> EXERCISE DETAILS:
Check each line of the records below and collect those holding "they".

> GIVEN RECORDS:
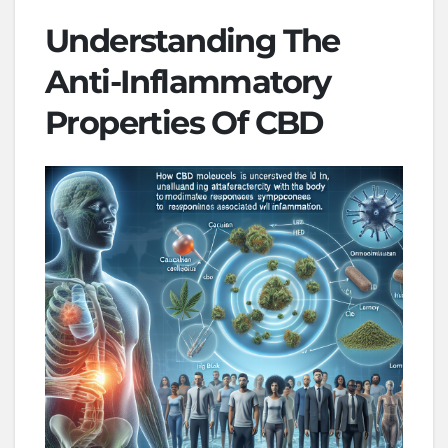
Understanding The
Anti-Inflammatory
Properties Of CBD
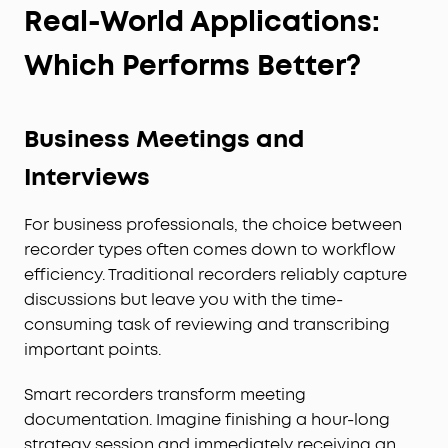
Real-World Applications:
Which Performs Better?
Business Meetings and
Interviews
For business professionals, the choice between
recorder types often comes down to workflow
efficiency. Traditional recorders reliably capture
discussions but leave you with the time-
consuming task of reviewing and transcribing
important points.
Smart recorders transform meeting
documentation. Imagine finishing a hour-long
strategy session and immediately receiving an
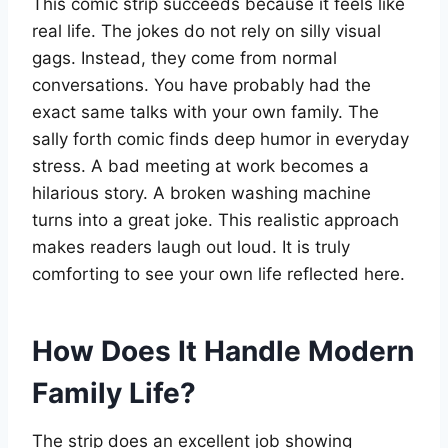
This comic strip succeeds because it feels like
real life. The jokes do not rely on silly visual
gags. Instead, they come from normal
conversations. You have probably had the
exact same talks with your own family. The
sally forth comic finds deep humor in everyday
stress. A bad meeting at work becomes a
hilarious story. A broken washing machine
turns into a great joke. This realistic approach
makes readers laugh out loud. It is truly
comforting to see your own life reflected here.
How Does It Handle Modern
Family Life?
The strip does an excellent job showing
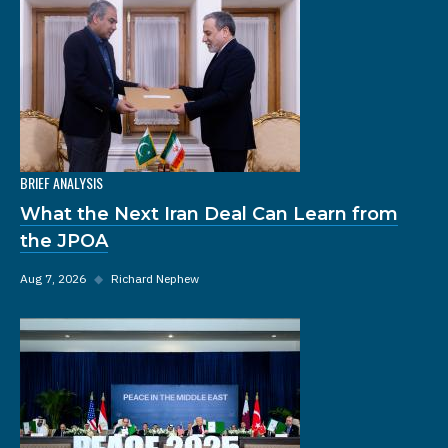
BRIEF ANALYSIS
What the Next Iran Deal Can Learn from
the JPOA
Aug 7, 2026
◆
Richard Nephew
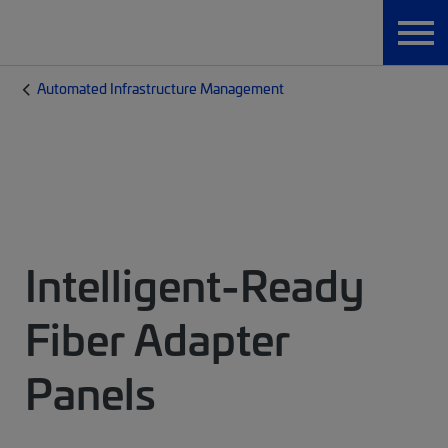
Automated Infrastructure Management
Intelligent-Ready
Fiber Adapter
Panels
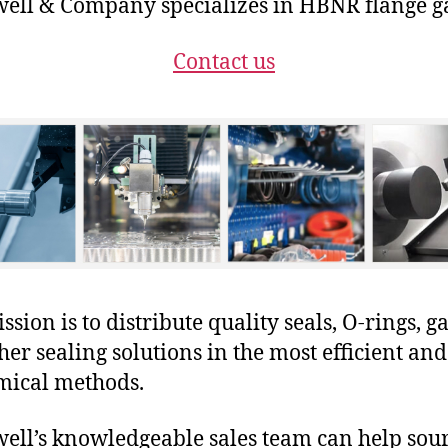
ll & Company specializes in HBNR flange ga
Contact us
sion is to distribute quality seals, O-rings, ga
her sealing solutions in the most efficient and
mical methods.
ll’s knowledgeable sales team can help sour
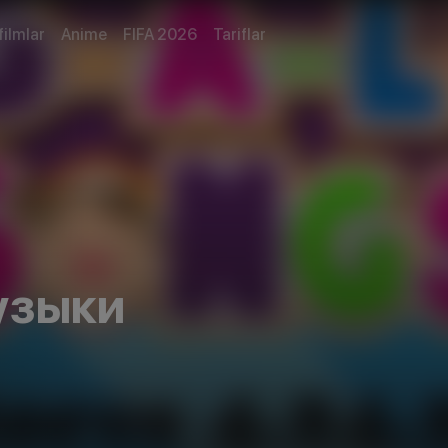
filmlar
Anime
FIFA 2026
Tariflar
узыки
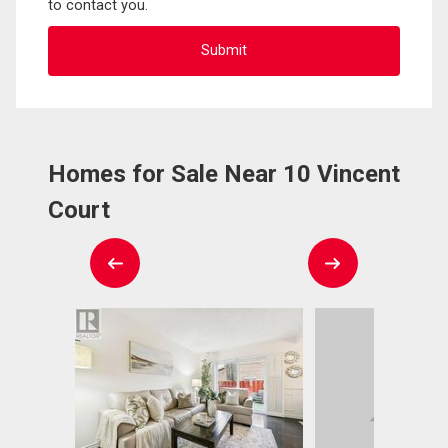
to contact you.
Homes for Sale Near 10 Vincent
Court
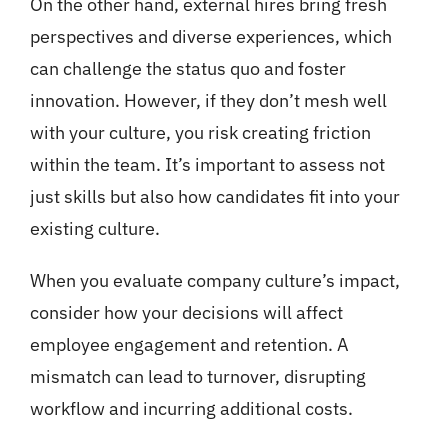
On the other hand, external hires bring fresh
perspectives and diverse experiences, which
can challenge the status quo and foster
innovation. However, if they don’t mesh well
with your culture, you risk creating friction
within the team. It’s important to assess not
just skills but also how candidates fit into your
existing culture.
When you evaluate company culture’s impact,
consider how your decisions will affect
employee engagement and retention. A
mismatch can lead to turnover, disrupting
workflow and incurring additional costs.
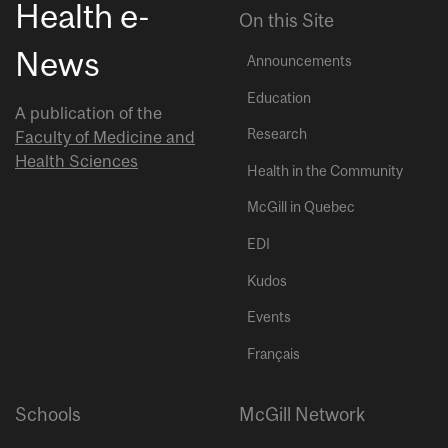
Health e-
On this Site
News
Announcements
Education
A publication of the
Research
Faculty of Medicine and
Health Sciences
Health in the Community
McGill in Quebec
EDI
Kudos
Events
Français
Schools
McGill Network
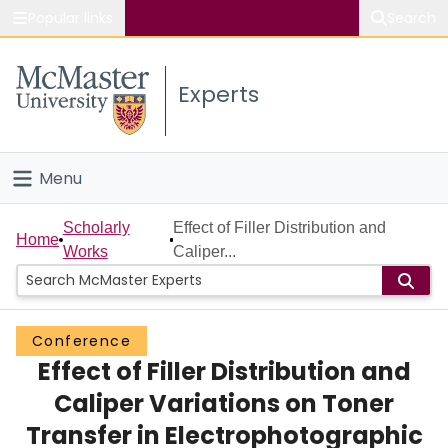
Popular links
Search
About McMaster
Experts
Study
Visit
Menu
Connect
Home
Scholarly
Effect of Filler Distribution and
Home
Works
Caliper...
People
Groups
Conference
Effect of Filler Distribution and
Scholarly Works
Caliper Variations on Toner
About
Transfer in Electrophotographic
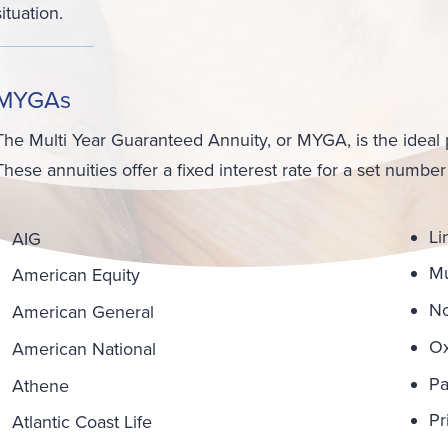
situation.
MYGAs
The Multi Year Guaranteed Annuity, or MYGA, is the ideal 
These annuities offer a fixed interest rate for a set number
Li
AIG
Mu
American Equity
No
American General
Ox
American National
Pa
Athene
Pr
Atlantic Coast Life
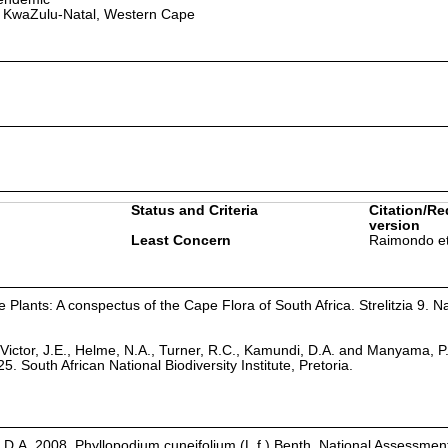
 KwaZulu-Natal, Western Cape
Status and Criteria
Citation/Re
version
Least Concern
Raimondo et
Plants: A conspectus of the Cape Flora of South Africa. Strelitzia 9. Na
Victor, J.E., Helme, N.A., Turner, R.C., Kamundi, D.A. and Manyama, P
25. South African National Biodiversity Institute, Pretoria.
D.A. 2008. Phyllopodium cuneifolium (L.f.) Benth. National Assessment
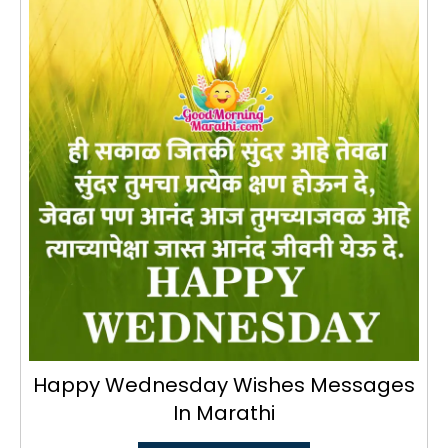
Happy Wednesday Wishes Messages
In Marathi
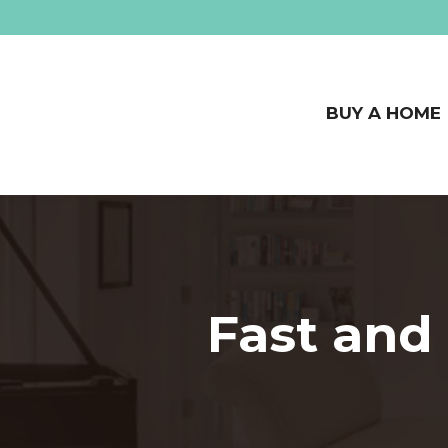
BUY A HOME
Fast and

> EXERCISE RESPONSE:
gags. Instead, they come from normal
innovation. However, if they don’t mesh well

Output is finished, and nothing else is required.